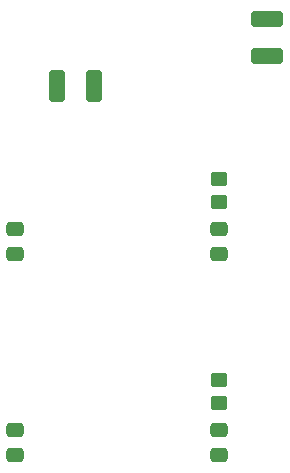
<source format=gbr>
%TF.GenerationSoftware,KiCad,Pcbnew,(6.0.1)*%
%TF.CreationDate,2022-08-15T16:30:33+03:00*%
%TF.ProjectId,Measure,4d656173-7572-4652-9e6b-696361645f70,rev?*%
%TF.SameCoordinates,Original*%
%TF.FileFunction,Paste,Bot*%
%TF.FilePolarity,Positive*%
%FSLAX46Y46*%
G04 Gerber Fmt 4.6, Leading zero omitted, Abs format (unit mm)*
G04 Created by KiCad (PCBNEW (6.0.1)) date 2022-08-15 16:30:33*
%MOMM*%
%LPD*%
G01*
G04 APERTURE LIST*
G04 Aperture macros list*
%AMRoundRect*
0 Rectangle with rounded corners*
0 $1 Rounding radius*
0 $2 $3 $4 $5 $6 $7 $8 $9 X,Y pos of 4 corners*
0 Add a 4 corners polygon primitive as box body*
4,1,4,$2,$3,$4,$5,$6,$7,$8,$9,$2,$3,0*
0 Add four circle primitives for the rounded corners*
1,1,$1+$1,$2,$3*
1,1,$1+$1,$4,$5*
1,1,$1+$1,$6,$7*
1,1,$1+$1,$8,$9*
0 Add four rect primitives between the rounded corners*
20,1,$1+$1,$2,$3,$4,$5,0*
20,1,$1+$1,$4,$5,$6,$7,0*
20,1,$1+$1,$6,$7,$8,$9,0*
20,1,$1+$1,$8,$9,$2,$3,0*%
G04 Aperture macros list end*
%ADD10RoundRect,0.250000X-0.475000X0.337500X-0.475000X-0.337500X0.475000X-0.337500X0.475000X0.337500X0*%
%ADD11RoundRect,0.250000X-1.100000X0.412500X-1.100000X-0.412500X1.100000X-0.412500X1.100000X0.412500X0*%
%ADD12RoundRect,0.250000X0.450000X-0.350000X0.450000X0.350000X-0.450000X0.350000X-0.450000X-0.350000X0*%
%ADD13RoundRect,0.250000X0.412500X1.100000X-0.412500X1.100000X-0.412500X-1.100000X0.412500X-1.100000X0*%
G04 APERTURE END LIST*
D10*
%TO.C,C10*%
X170434000Y-100562500D03*
X170434000Y-102637500D03*
%TD*%
D11*
%TO.C,C1*%
X174498000Y-65747500D03*
X174498000Y-68872500D03*
%TD*%
D12*
%TO.C,R5*%
X170434000Y-98282000D03*
X170434000Y-96282000D03*
%TD*%
D10*
%TO.C,C2*%
X153162000Y-83544500D03*
X153162000Y-85619500D03*
%TD*%
%TO.C,C13*%
X153162000Y-100562500D03*
X153162000Y-102637500D03*
%TD*%
D13*
%TO.C,C20*%
X159804500Y-71374000D03*
X156679500Y-71374000D03*
%TD*%
D12*
%TO.C,R9*%
X170434000Y-81264000D03*
X170434000Y-79264000D03*
%TD*%
D10*
%TO.C,C19*%
X170434000Y-83544500D03*
X170434000Y-85619500D03*
%TD*%
M02*

</source>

REQUIREMENT => Aside from its pictures, the listing must be given again in full, exactly as it appears.

EXPECTED ANSWER =>
<source format=gbr>
%TF.GenerationSoftware,KiCad,Pcbnew,(6.0.1)*%
%TF.CreationDate,2022-08-15T16:30:33+03:00*%
%TF.ProjectId,Measure,4d656173-7572-4652-9e6b-696361645f70,rev?*%
%TF.SameCoordinates,Original*%
%TF.FileFunction,Paste,Bot*%
%TF.FilePolarity,Positive*%
%FSLAX46Y46*%
G04 Gerber Fmt 4.6, Leading zero omitted, Abs format (unit mm)*
G04 Created by KiCad (PCBNEW (6.0.1)) date 2022-08-15 16:30:33*
%MOMM*%
%LPD*%
G01*
G04 APERTURE LIST*
G04 Aperture macros list*
%AMRoundRect*
0 Rectangle with rounded corners*
0 $1 Rounding radius*
0 $2 $3 $4 $5 $6 $7 $8 $9 X,Y pos of 4 corners*
0 Add a 4 corners polygon primitive as box body*
4,1,4,$2,$3,$4,$5,$6,$7,$8,$9,$2,$3,0*
0 Add four circle primitives for the rounded corners*
1,1,$1+$1,$2,$3*
1,1,$1+$1,$4,$5*
1,1,$1+$1,$6,$7*
1,1,$1+$1,$8,$9*
0 Add four rect primitives between the rounded corners*
20,1,$1+$1,$2,$3,$4,$5,0*
20,1,$1+$1,$4,$5,$6,$7,0*
20,1,$1+$1,$6,$7,$8,$9,0*
20,1,$1+$1,$8,$9,$2,$3,0*%
G04 Aperture macros list end*
%ADD10RoundRect,0.250000X-0.475000X0.337500X-0.475000X-0.337500X0.475000X-0.337500X0.475000X0.337500X0*%
%ADD11RoundRect,0.250000X-1.100000X0.412500X-1.100000X-0.412500X1.100000X-0.412500X1.100000X0.412500X0*%
%ADD12RoundRect,0.250000X0.450000X-0.350000X0.450000X0.350000X-0.450000X0.350000X-0.450000X-0.350000X0*%
%ADD13RoundRect,0.250000X0.412500X1.100000X-0.412500X1.100000X-0.412500X-1.100000X0.412500X-1.100000X0*%
G04 APERTURE END LIST*
D10*
%TO.C,C10*%
X170434000Y-100562500D03*
X170434000Y-102637500D03*
%TD*%
D11*
%TO.C,C1*%
X174498000Y-65747500D03*
X174498000Y-68872500D03*
%TD*%
D12*
%TO.C,R5*%
X170434000Y-98282000D03*
X170434000Y-96282000D03*
%TD*%
D10*
%TO.C,C2*%
X153162000Y-83544500D03*
X153162000Y-85619500D03*
%TD*%
%TO.C,C13*%
X153162000Y-100562500D03*
X153162000Y-102637500D03*
%TD*%
D13*
%TO.C,C20*%
X159804500Y-71374000D03*
X156679500Y-71374000D03*
%TD*%
D12*
%TO.C,R9*%
X170434000Y-81264000D03*
X170434000Y-79264000D03*
%TD*%
D10*
%TO.C,C19*%
X170434000Y-83544500D03*
X170434000Y-85619500D03*
%TD*%
M02*

</source>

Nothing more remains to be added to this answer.